Over half of the produce grown in the United States goes to waste, according to the Journal of Consumer Affairs of the National Resource Defense Council. Part of the waste comes down to aesthetics: we just won’t buy it if it’s not sleek and pretty.

But anyone who gardens knows that wonky fruits and vegetables taste just as good as their more elegant counterparts.  And anyone who’s been to Mary’s Table knows that we are always on the look-out for fresh produce. We serve over 7000 meals a month, and we’ve pledged to fill each one of them with fresh fruits and vegetables.

Preserve Sonoma Farm Kitchens,  The Center for Spiritual Living and Jacobs Farm Del Cabo  just helped us with that pledge.

Merrilee Olson owns and operates Petaluma’s Preserve Sonoma Farm Kitchens and she’s dedicated her life to using the whole harvest. Merrilee secured a donation of 780 pounds of organic tomatoes from Jacob’s Farm Del Cabo in the Santa Cruz area. Then she enlisted the help of her fellow congregants at the Center for Spiritual Living in Santa Rosa to turn those tomatoes into 600 jars of marinara sauce for Mary’s Table.

Last Saturday, the volunteers donned hair nets and close-toed shoes and persevered through heat, noise and technical difficulties to create beautiful jars of sauce that we’ll serve at Mary’s Table and give away to residents in our housing programs.

The Center for Spiritual Living chose COTS as a beneficiary of its 2019 charitable giving. Congregants were eager to do even more, Merrilee says. “I put out the word that I needed volunteers and people came.” Merrilee had eight volunteers from the Center helping her and one paid staff member.

Jacobs Farm del Cabo was one of California’s first certified-organic farms. “At Jacobs Farm del Cabo we recognize the unsustainability of food waste and are proud to donate fresh organic produce to community organizations like Mary’s Table,” says Marketing Coordinator Wylie Bird.

According to waterfootprint.org, it takes 26 gallons of water to produce a pound of tomatoes, so using these 700 pounds of tomatoes that would have gone to waste is ensuring thatover 18,000 gallons of water were used well.

Thank you to everyone involved in this heroic effort! When we take care of each other, we can also take care of the planet.

Reminder to all our supporters: Mary’s Table, 900 Hopper Street, is open to the public free of charge for lunch and dinner. Hours are 11:30 a.m. to 1 p.m. and 5 to 6 p.m. every day. Please help us get the word out to anyone who is struggling to make ends meet.
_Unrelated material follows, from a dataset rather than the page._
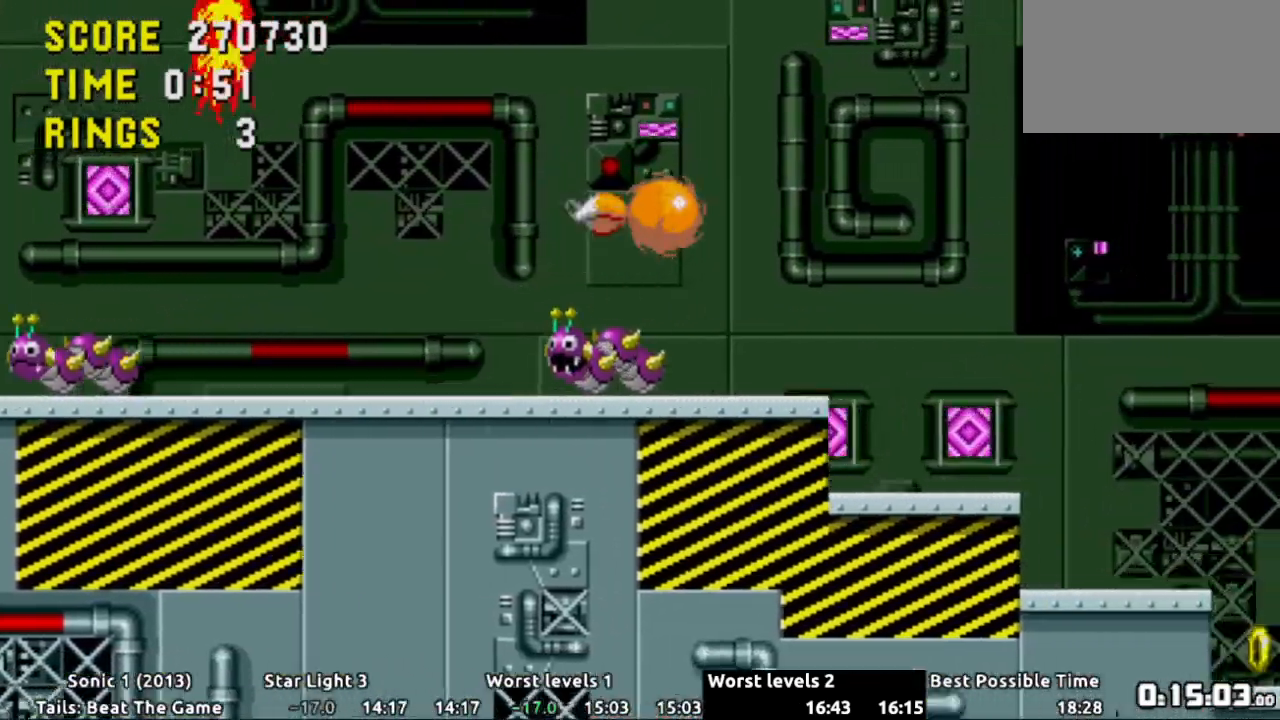
{"buttons": ["DPAD_RIGHT"], "events": []}
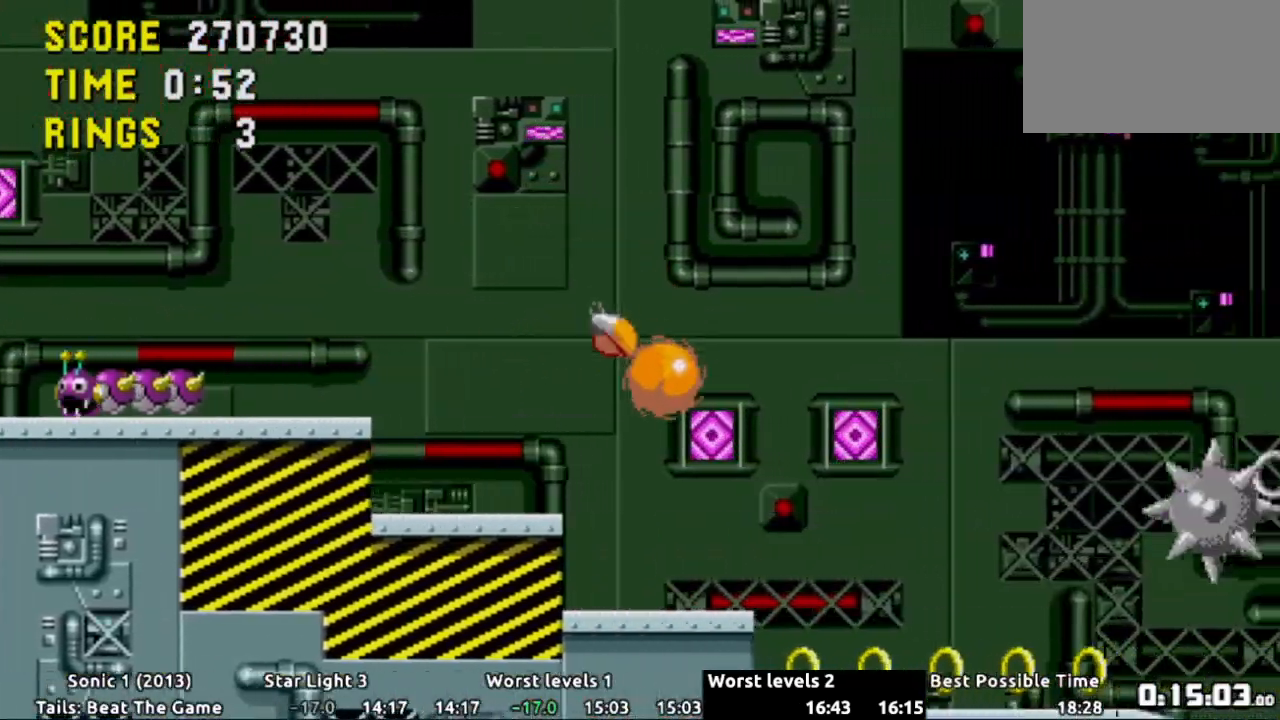
{"buttons": ["DPAD_RIGHT"], "events": []}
Business in the Ballroom and Picnic in the Parking Lot

Thank you to everyone who came to Business in the Ballroom on July 25 at the Hotel Petaluma. We were thrilled that so many people came out to recognize and commend our incredible business supporters!
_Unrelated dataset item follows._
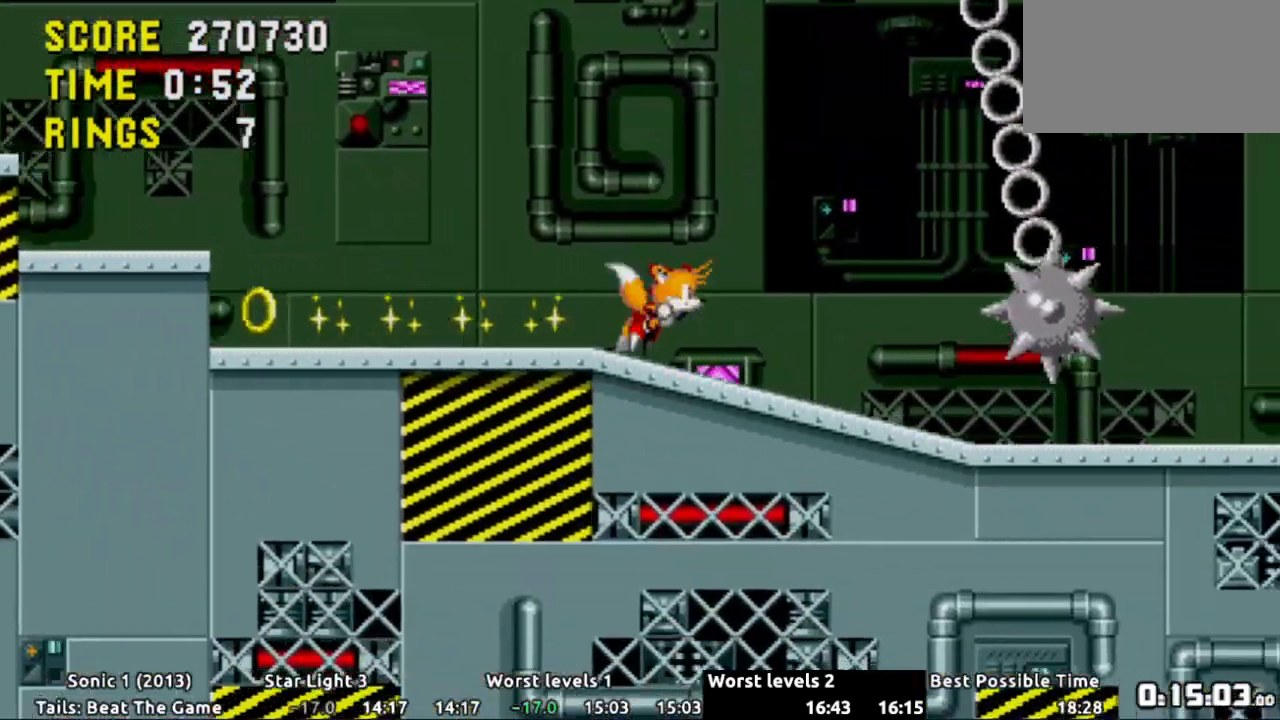
{"buttons": ["DPAD_RIGHT"], "events": []}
Many thanks to the people and organizations who made the event possible: the Hotel Petaluma; the Petaluma Area Chamber of Commerce; Side Dish; Jackson Family Wines; Lagunitas Brewing Company; and Century 21 Bundesen. Thanks to Joy Regan for her lovely photos.

COTS co-founder Laure Reichek celebrating at the COTS Community Picnic

Thanks also to everyone who came to our COTS Community Picnic on July 11 to celebrate the expansion of our free meal program. Now, in addition to our regular lunch offering, our dinners are open to anyone in the community who is having trouble making ends meet. There’s no paperwork involved. Our stalwart volunteers serve lunch between 11:30 a.m. and 1 p.m. and dinner between 5 and 6 p.m.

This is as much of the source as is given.